Professors Survey Storm’s Economic Consequences
Contact Katlyn Carter at kcarter@dailycal.org.Monday, October 17, 2005
Category: News
Nearly two months after Hurricane Katrina ravaged the Gulf Coast and shook the nation's economy, the Haas School of Business held a forum Friday bringing together an audience of 60 faculty and community members to examine the economic impact of the disaster.
After the disaster wiped out a large number of oil refineries off the Southern coast, the nation's oil refining capacity dropped off, driving up gas prices, professors said.
"There has been a real shortage of refined products. Even today we have 20 percent refining capacity knocked out," said Haas professor Severin Borenstein.
Though retail gas prices are expected to drop down to pre-Katrina levels within the next month, Borenstein said that California residents should not expect to pay less than $2 per gallon for gas again.
"The fact is, oil is $60 a barrel. Those high prices are what is driving high gas prices," Borenstein said. "It's time to start adjusting (to the fact that) we're in a high oil-priced market and the hurricanes didn't help, but they didn't do much."

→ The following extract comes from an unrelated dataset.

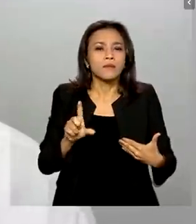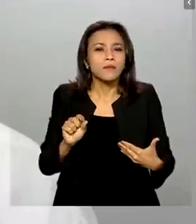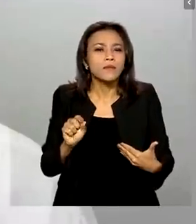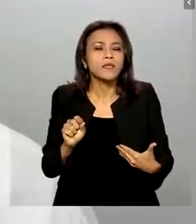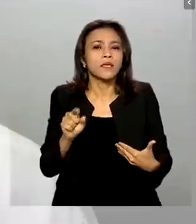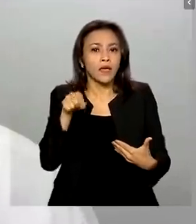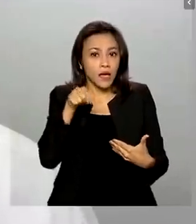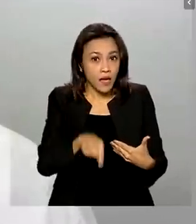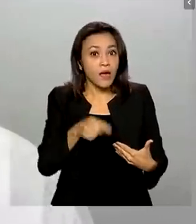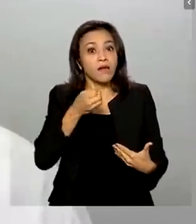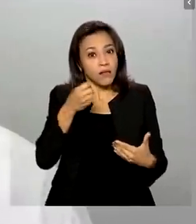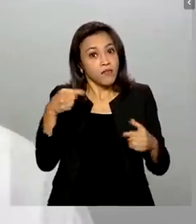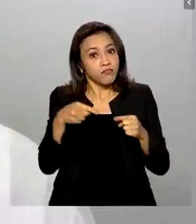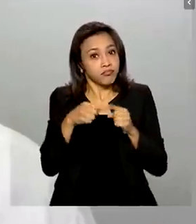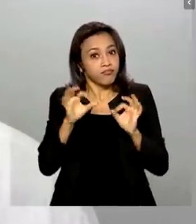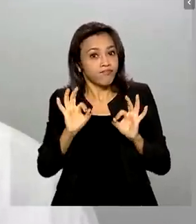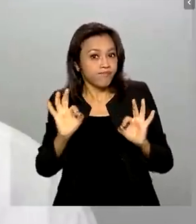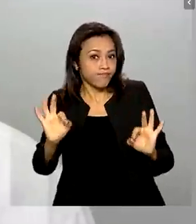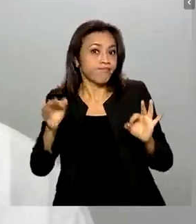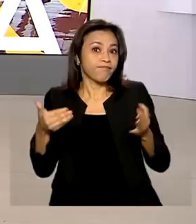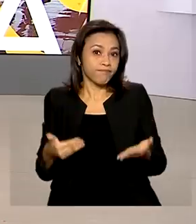risco-benefício é favorável.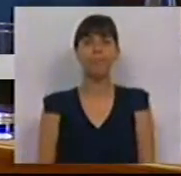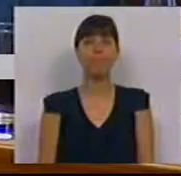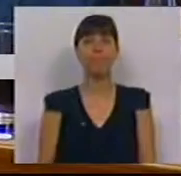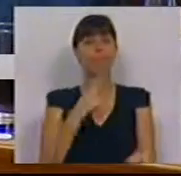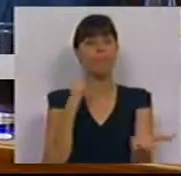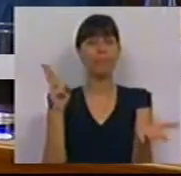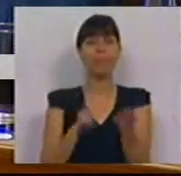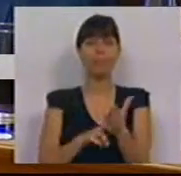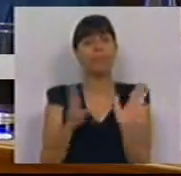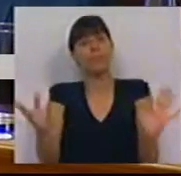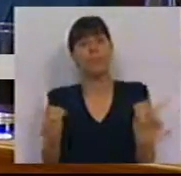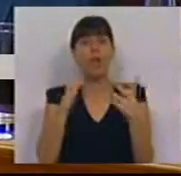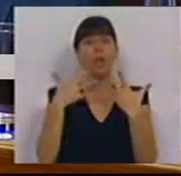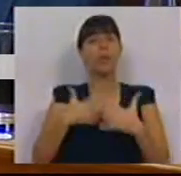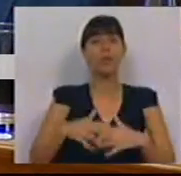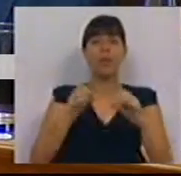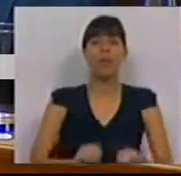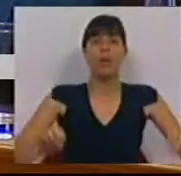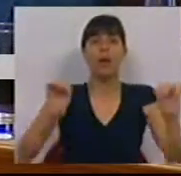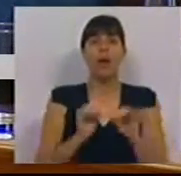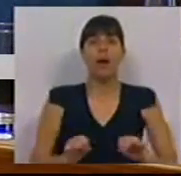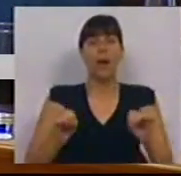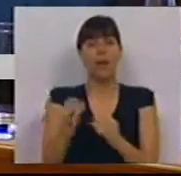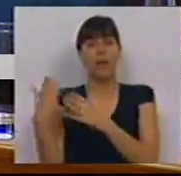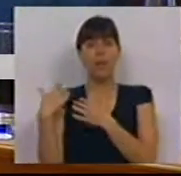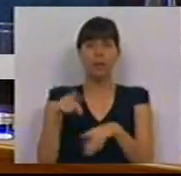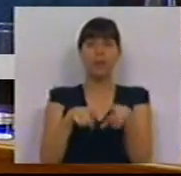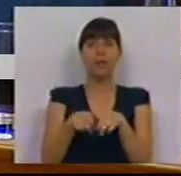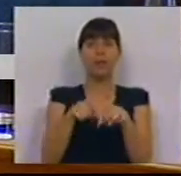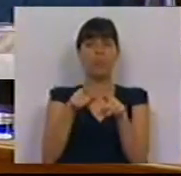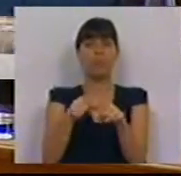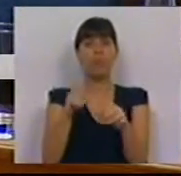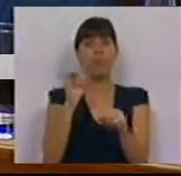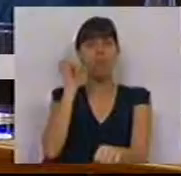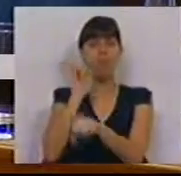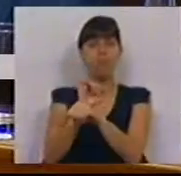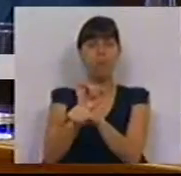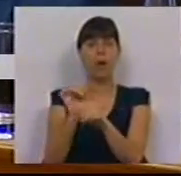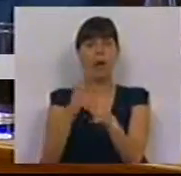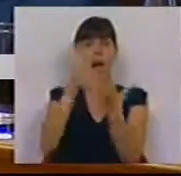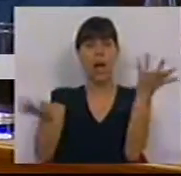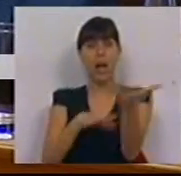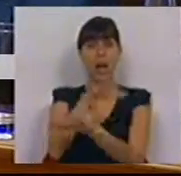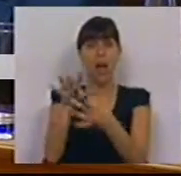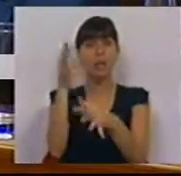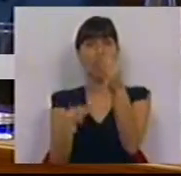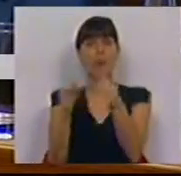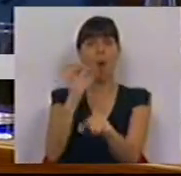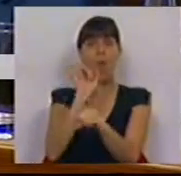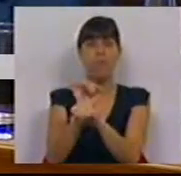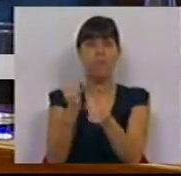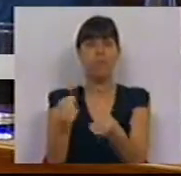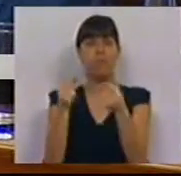A verdade é, portanto, inquestionável. A responsabilidade política no crash dos sítios, no caos instalado nos tribunais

But the impact the hurricane has on the oil industry is not limited to soaring gas prices, as it threatens to have a sizeable impact on the energy industry.
A shortage in heating oil will change the distribution of production in the nation, at least for the short term, he said.

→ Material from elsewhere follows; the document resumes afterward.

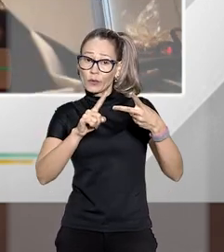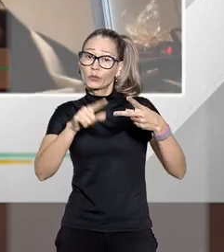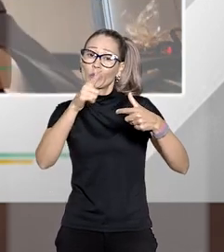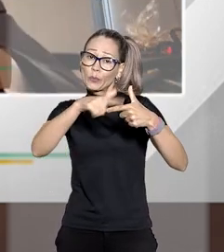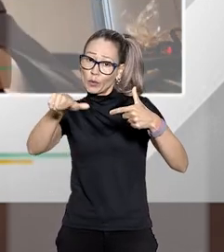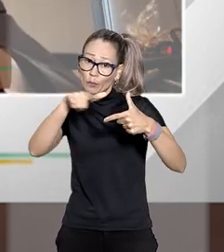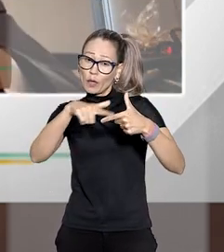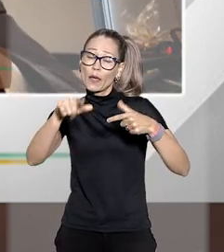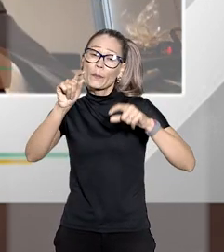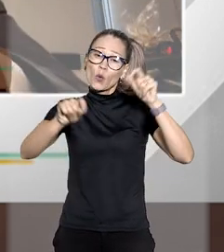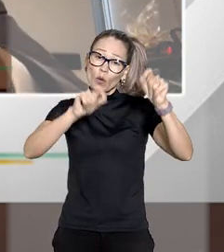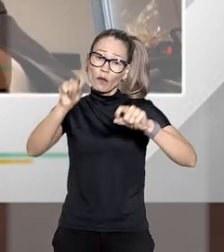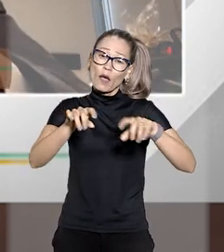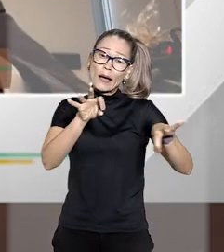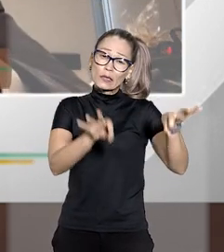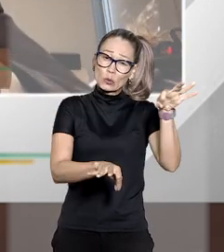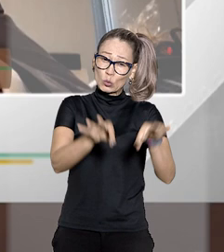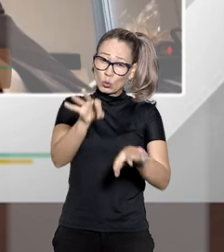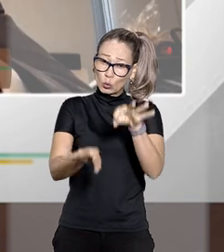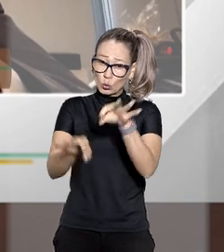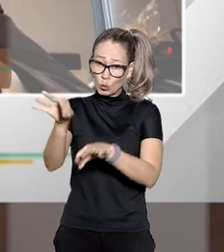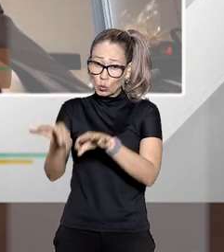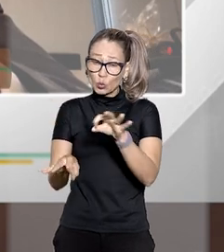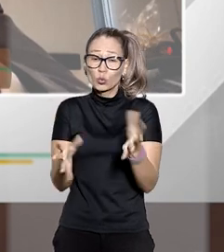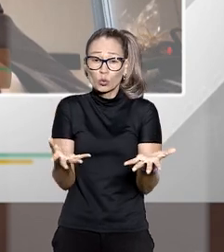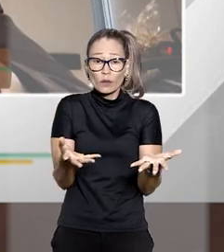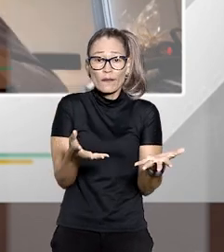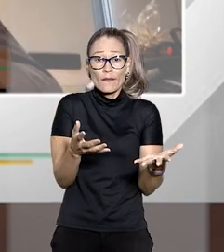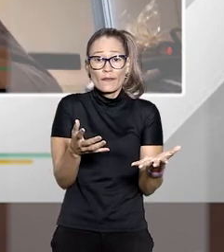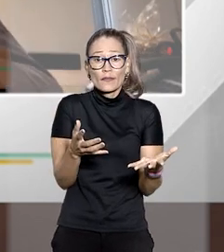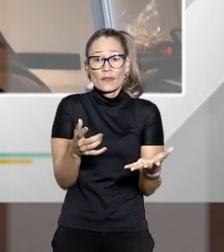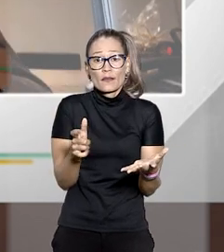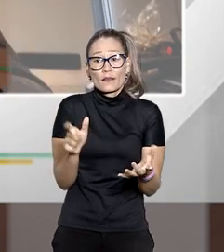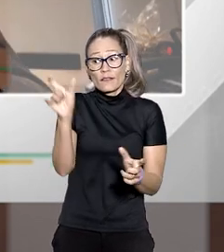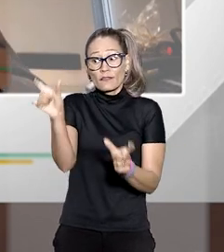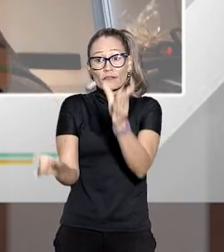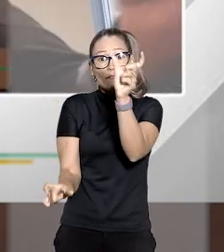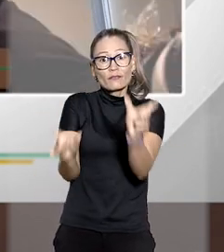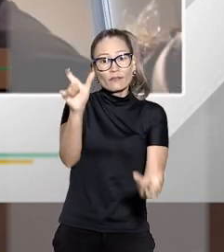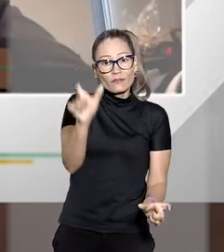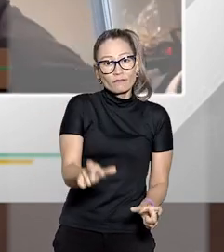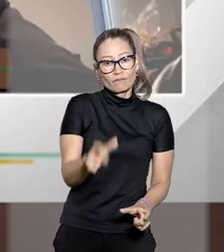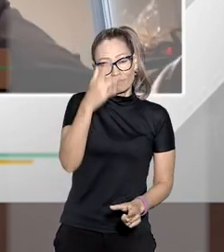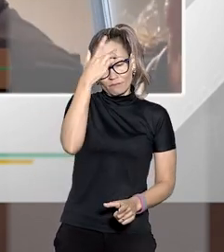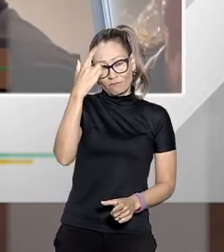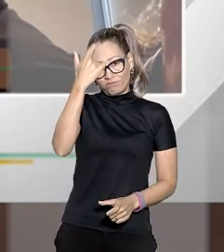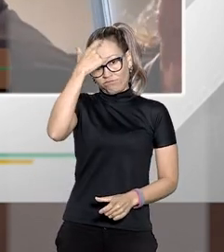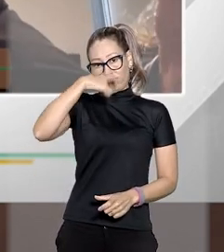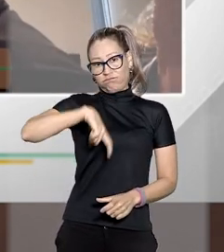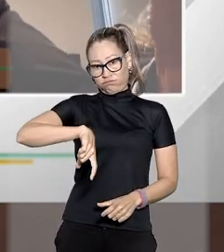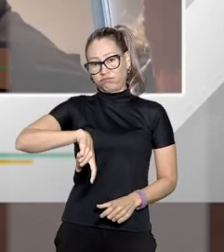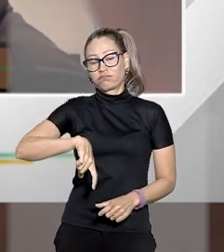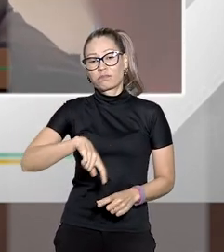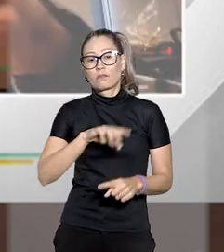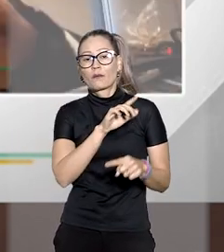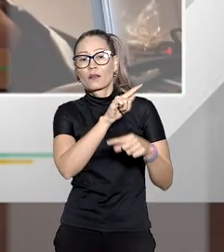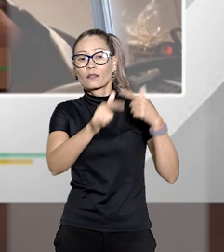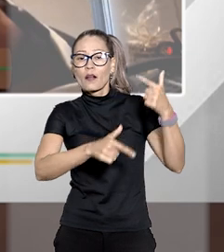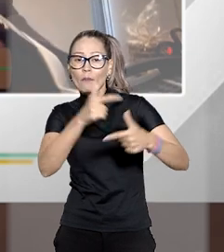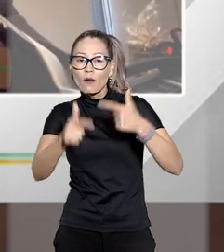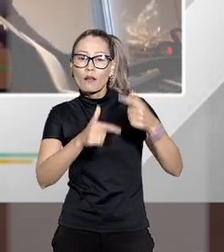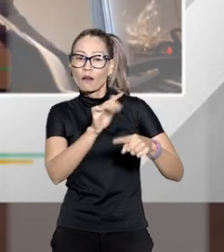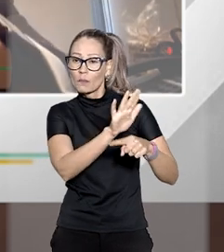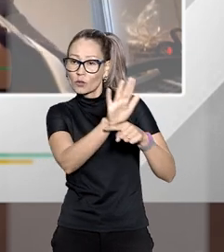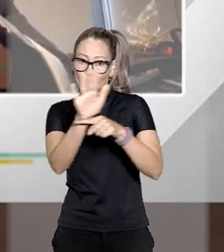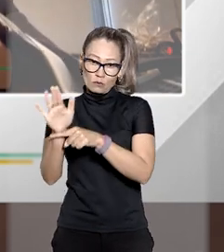que é o gargalo da estrutura gargalo da estrutura física para atender esse número de demandas então você imagina que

"Given the heating oil shortages, most of that burden is going to fall on other regions, in the northeast and the midwest," Borenstein said.
Despite the ripple effect being felt in the energy industry, the economy is not expected to suffer greatly in the short run, although the long-term effects are hard to predict, said business professor James Wilcox.
According to Wilcox, the private sector is expected to recover faster than the public sector, which is characteristic of disasters.
"There's going to be a spurt of purchasing of furniture and sheet rock, and other things like that," he said.
As the rebuilding in the South begins, business could pick up in other parts of the country, said Wilcox, but the government could suffer greatly financially.
"There is going to be a lot more spending by the federal government," Wilcox said, pointing to the $60 billion in aid approved by Congress and the request from Louisiana senators for $250 billion to rebuild.
He said that since the Bush administration is not likely to raise taxes, the result of the relief spending will be an increase in the federal deficit by as much as $180 billion.
The negative financial effect the disaster relief threatens to have on the government should be of leading concern in deciding what the course of action should be in rebuilding, said Haas professor Thomas Davidoff.
According to Davidoff, government-sponsored relief measures such as retroactive flood insurance, which allows uninsured hurricane victims to receive reparations from the government, are not conducive to avoiding similar financial burdens in the future.
"You should have to think it's very expensive to have a home in a flood or earthquake area. We have to be a little careful with our generosity," he said. "We want to avoid the idea that the government is going to be be on the hook in a disaster."